Adpocalypse Everywhere | Financial Times

The end of the world is the end of the world no matter how rich and powerful you are. The ‘adpocalypse’ FTAV first wrote about after relative small-fry Snap issued a warning in May now looks to be consuming even Alphabet and Meta.

Most analysts and many investors seem to have assumed it was only an issue for spivvier social media companies, not Google and Facebook. But third-quarter results from the pair this week have now wiped a combined $170bn off their market capitalisations.

Expectations were that YouTube advertising revenue would rise 4.4 per cent for the third quarter. Instead it fell 2 per cent. Meta’s ad revenue fell 3.6 per cent year-on-year to a measly $27.2bn. Snap’s shares are down another 11 per cent since underwhelming results late last week.

Marketing budgets are typically first to be cut during economic slowdowns, so it makes sense that companies whose business models rely on mass surveillance ads are starting to feel the pinch.

Interestingly, old-school advertising house WPP appears to have side-stepped some of the doom and gloom precisely because, in the words of chief executive Mark Read, it’s no longer “just an advertising company”. Shifting consumer habits meanwhile seem to be exacerbating the slump for Big Tech. 

Viewers’ dwindling attention spans mean YouTube “shorts” — videos lasting anywhere from five seconds to a minute, streamlined for passive consumption — have grown in popularity even as masters of the craft TikTok scoops up market share. Yet neither company has so far worked out how to monetise the fad. 

Philipp Schindler, Alphabet’s chief business officer, put it like this on Tuesday’s earnings call, shortly after the company reported a 26.5 per cent drop in net income for the year to September 30:

We continue to experience a slight headwind to revenues as shorts viewership grew as a percentage of total YouTube watch time — the initial progress on shorts monetisation has been encouraging and we’re focused on closing the monetisation gap between shorts and long-form content on YouTube over time. Consumers are increasingly consuming short-form video. Shorts are being watched by 1.5bn plus logged on users every month.

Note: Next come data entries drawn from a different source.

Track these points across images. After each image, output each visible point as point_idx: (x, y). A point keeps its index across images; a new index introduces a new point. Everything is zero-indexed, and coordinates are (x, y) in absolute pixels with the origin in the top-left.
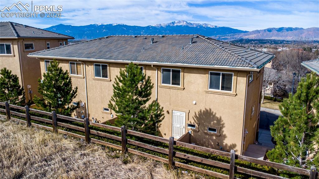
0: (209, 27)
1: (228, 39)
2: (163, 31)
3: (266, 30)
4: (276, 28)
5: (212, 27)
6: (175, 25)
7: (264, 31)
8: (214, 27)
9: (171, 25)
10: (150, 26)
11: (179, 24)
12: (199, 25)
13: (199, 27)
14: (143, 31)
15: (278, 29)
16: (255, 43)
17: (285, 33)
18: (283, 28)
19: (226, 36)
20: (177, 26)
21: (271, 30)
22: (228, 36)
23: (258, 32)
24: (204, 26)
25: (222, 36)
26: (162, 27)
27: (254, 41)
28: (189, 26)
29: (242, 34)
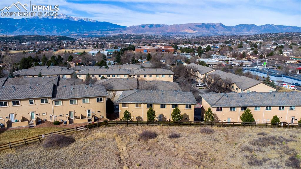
0: (91, 22)
1: (109, 33)
2: (42, 24)
3: (141, 26)
4: (148, 24)
5: (93, 22)
6: (55, 18)
7: (139, 27)
8: (95, 22)
9: (51, 18)
10: (25, 19)
11: (58, 18)
12: (81, 19)
13: (80, 21)
14: (18, 24)
15: (149, 25)
16: (133, 38)
17: (155, 29)
18: (153, 24)
19: (108, 30)
20: (57, 19)
21: (144, 26)
22: (109, 30)
23: (134, 27)
24: (85, 20)
25: (104, 31)
26: (39, 20)
27: (132, 36)
28: (70, 20)
29: (121, 29)
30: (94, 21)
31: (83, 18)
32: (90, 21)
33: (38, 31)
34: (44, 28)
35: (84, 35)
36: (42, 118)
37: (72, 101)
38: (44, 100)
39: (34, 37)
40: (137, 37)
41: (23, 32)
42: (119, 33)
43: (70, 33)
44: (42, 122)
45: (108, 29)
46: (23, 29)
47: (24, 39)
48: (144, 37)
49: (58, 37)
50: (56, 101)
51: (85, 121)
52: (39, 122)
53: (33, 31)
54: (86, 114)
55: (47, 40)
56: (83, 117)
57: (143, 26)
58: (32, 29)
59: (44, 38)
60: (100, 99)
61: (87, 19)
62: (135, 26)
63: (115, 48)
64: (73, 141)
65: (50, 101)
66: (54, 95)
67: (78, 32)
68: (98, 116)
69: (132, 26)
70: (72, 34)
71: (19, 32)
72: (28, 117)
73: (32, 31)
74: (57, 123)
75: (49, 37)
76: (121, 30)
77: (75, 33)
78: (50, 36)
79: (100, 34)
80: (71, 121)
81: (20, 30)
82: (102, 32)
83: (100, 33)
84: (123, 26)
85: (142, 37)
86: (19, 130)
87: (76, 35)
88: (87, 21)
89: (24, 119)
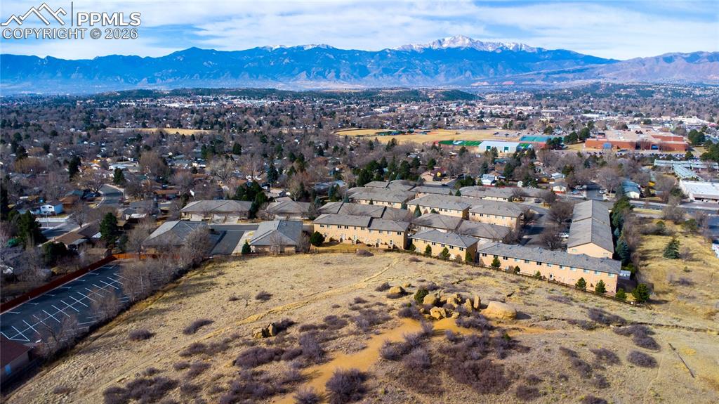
0: (524, 51)
2: (417, 61)
3: (661, 59)
4: (685, 53)
5: (531, 52)
6: (445, 46)
7: (655, 61)
8: (536, 50)
9: (436, 47)
10: (387, 50)
11: (453, 46)
12: (501, 46)
13: (499, 51)
14: (372, 61)
15: (689, 56)
17: (704, 66)
18: (702, 53)
19: (564, 72)
20: (449, 49)
21: (671, 57)
22: (569, 72)
23: (641, 62)
24: (511, 49)
25: (554, 73)
26: (414, 53)
27: (625, 88)
28: (477, 48)
29: (602, 68)
30: (532, 49)
31: (509, 43)
32: (523, 48)
33: (408, 75)
34: (420, 70)
35: (504, 84)
36: (361, 240)
37: (380, 231)
38: (362, 228)
39: (398, 94)
40: (638, 91)
41: (380, 78)
42: (594, 78)
43: (473, 79)
44: (360, 242)
45: (566, 69)
46: (381, 72)
47: (380, 97)
48: (659, 91)
49: (444, 93)
50: (370, 230)
51: (387, 247)
52: (358, 242)
53: (400, 76)
54: (389, 243)
55: (421, 98)
56: (386, 244)
57: (669, 59)
58: (397, 71)
59: (415, 96)
60: (399, 233)
61: (517, 45)
62: (643, 57)
63: (545, 132)
64: (373, 255)
65: (366, 229)
66: (369, 226)
67: (491, 76)
68: (397, 245)
69: (634, 60)
70: (477, 81)
71: (373, 78)
72: (352, 238)
73: (397, 77)
74: (369, 245)
75: (427, 93)
76: (601, 70)
77: (483, 81)
78: (427, 91)
79: (542, 82)
80: (377, 245)
81: (375, 75)
82: (547, 77)
83: (543, 80)
84: (609, 58)
85: (653, 92)
86: (346, 245)
87: (485, 83)
88: (515, 51)
89: (350, 239)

It’s a similar story over at Meta, whose relentless pushing of Instagram’s short-video format Reels over photo-sharing over the summer was met with pushback from heavyweight influencers Kim Kardashian and Kylie Jenner. Calls for Instagram to “stop trying to be TikTok” (whose pre-tax losses increased by a third to $896mn in 2021) alight on a salient point.

Meta said on its earnings call on Wednesday that the total number of “ad impressions” served in the third quarter rose 17 per cent as the average price per ad fell 18 per cent. The year-on-year price decline was driven by foreign currency depreciation and lower advertiser demand, but also “strong impression growth, especially from lower monetising services (and regions)”. 

Analysts at Morgan Stanley remain bullish, forecasting combined US ad revenue for TikTok, YouTube Shorts and Meta Reels to reach $9.4bn in 2023 versus an estimated $5.1bn this year.

© Morgan Stanley

But companies need to adequately compensate creators if they hope to hit these targets, Morgan Stanley says. That might mean another land-grab of the type that has mostly destroyed value in online niches including media streaming, food delivery, minicab hailing, used car retail, etc.

Creators drive engagement … so this will be an interesting competitive dynamic as we believe the more scaled and cash flush META/GOOGL (with 10mn+ advertisers and already sophisticated matching/targeting ad tools) could use higher creator compensation terms to compete harder against TikTok.

It’s potentially good news for a lucky few creators of abbreviated dance routines, skits, pranks, stunts, performative charity acts and DIY hacks. The challenge now for the TikTok-alikes will be to find a balance between ads and short-form video that keeps viewers interested in both — and so far, the response from shareholders as well as from users suggests they’re pleasing no one.